So, I'm hesitant to post this because I get a somewhat crack potty feeling to the book (however, he actually does reference some of your papers in the more "normal" section [i.e section 1.5.2 he references
https://arxiv.org/abs/quant-ph/0305131]), but I'm not sure if that's because my Bohmian mechanics principles are weak (I only know the basic of how they apply the Hamilton-Jacobi equations), but with that being said...
I stumbled upon this book
https://www.amazon.com/dp/9813227974/?tag=pfamazon01-20 in my search for a book to learn this theory.
At the start of chapter 2, he states:
"##S_Q=-\frac{1}{2} \ln \rho##
where ##\rho## is the probability density (describing the space-temporal distribution of an ensemble of particles, namely the density of particles in the element of volume ##d^3 x## around a point ##\vec{x}## at time ##t## )associated with the wave function ##\psi(\vec{x}, t)## of an individual physical system.
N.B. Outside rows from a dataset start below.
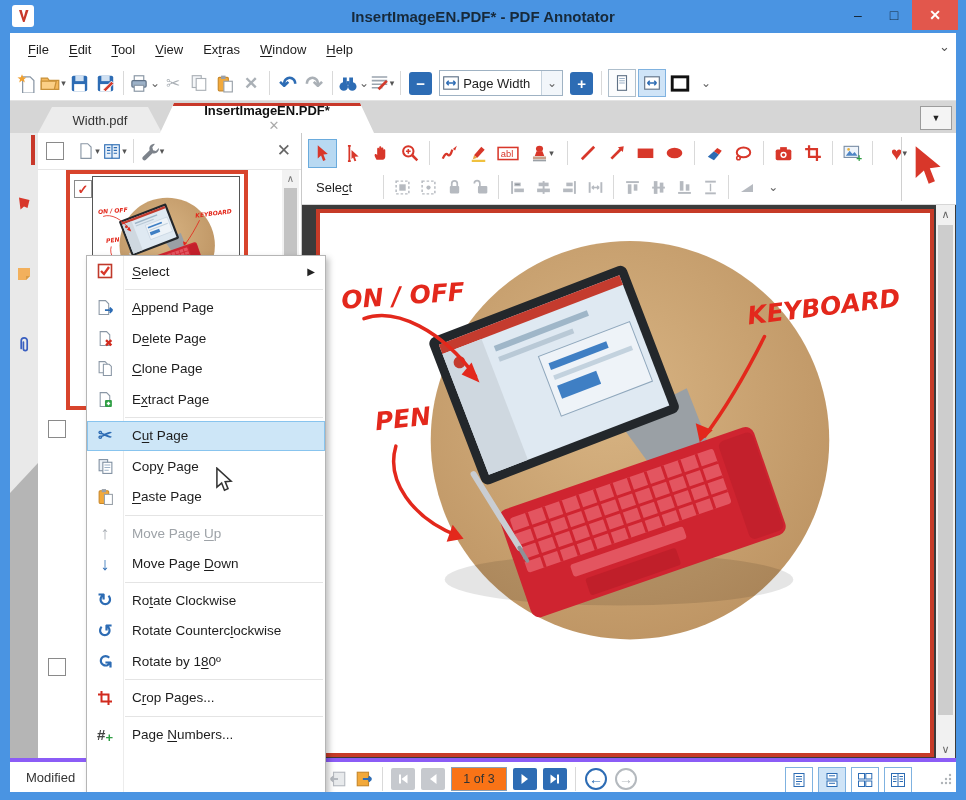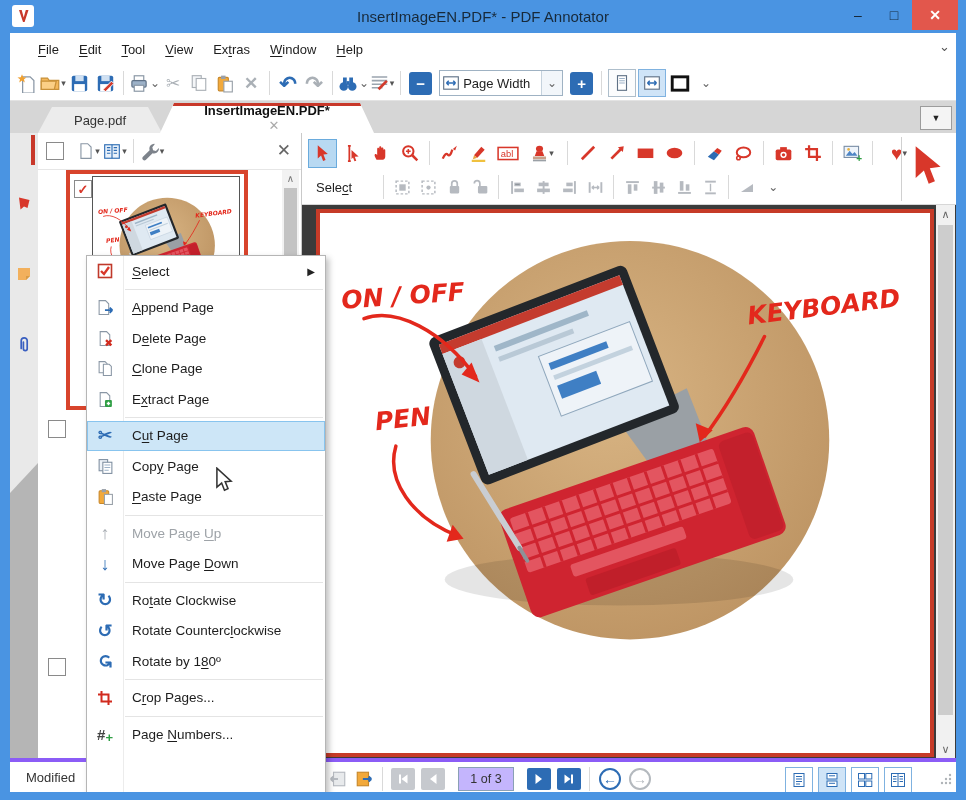"InsertImageEN.PDF* - PDF Annotator" .wtitle { font-weight: none -> bold }
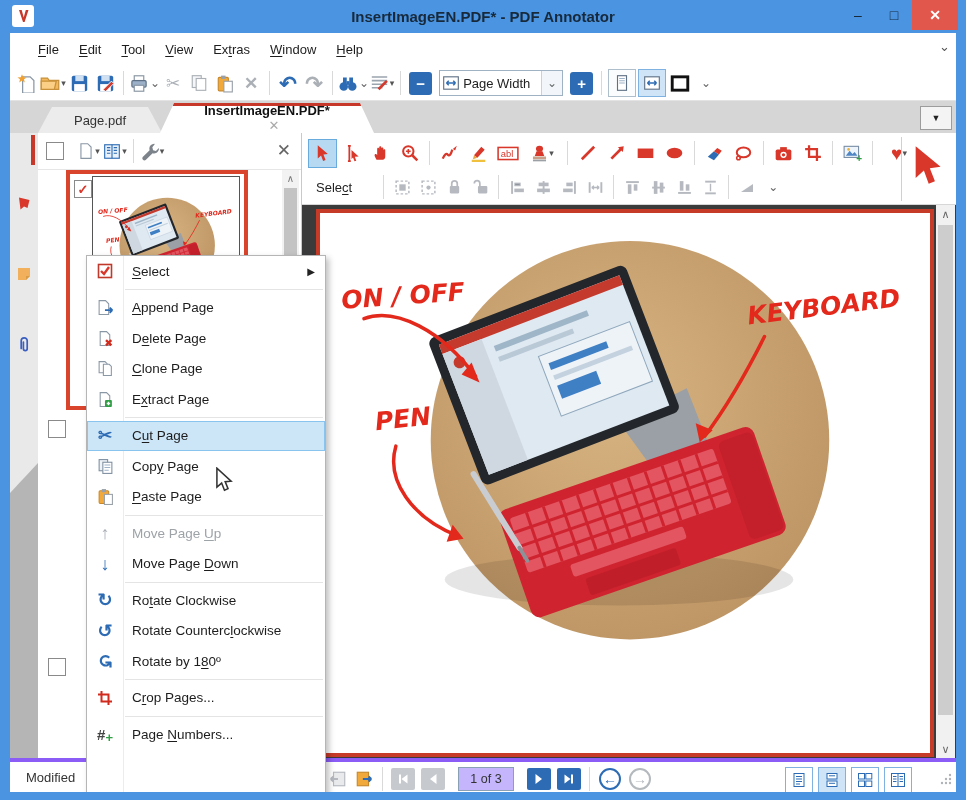"File" .menubar { padding-left: 18px -> 8px }
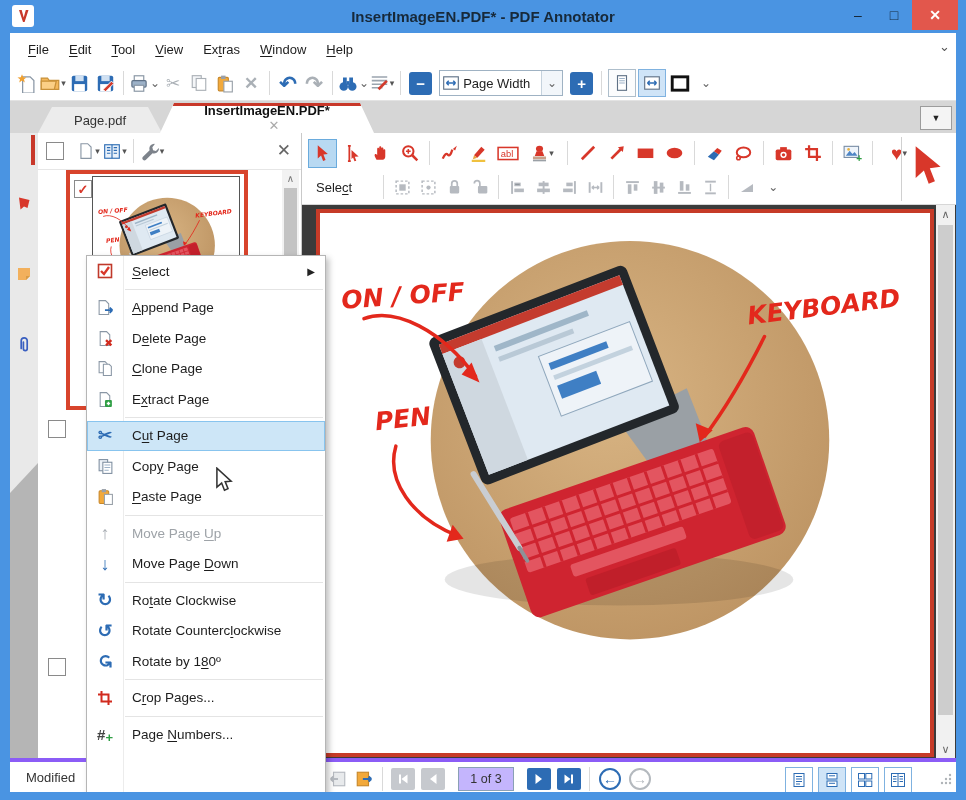"Page.pdf" span { text: Page.pdf -> Width.pdf }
In the entropic version of Bohmian quantum mechanics, the space-temporal distribution of the ensemble of particles describing the individual physical system under consideration is assumed to generate a modification, a sort of deformation of the background space characterized by the quantity given by equation (2.1). On the basis of equation (2.1), it is plausible to make a parallelism with the standard definition of entropy given by the Boltzmann law, in other words equation (2.1) may be considered indeed as the quantum counterpart of a Boltzmann-type law. In the light of its relation with the wave function, the quantity given by equation (2.1) can be appropriately defined as "quantum entropy". The quantum entropy (2.1) can be interpreted as the physical parameter that, in the quantum domain, measures the degree of order and chaos of the vacuum - a storage of virtual trajectories supplying optimal ones for particle movement - which supports the density ##\rho## describing the space-temporal distribution of the ensemble of particles associated with the wave function under consideration."
So, the issues I have is that everything he references in this part is... his own articles, which IMO isn't THAT big of an issue, it just gets more suspicious because I can't find the journals/papers. But, I'll post this for you, and let you be the judge.
[BTW, in case anyone is interested, I ended up going with
https://www.amazon.com/dp/0521485436/?tag=pfamazon01-20 but just need to actual take time and study the chapters in depth, but it is a nicely written book so far IMO.]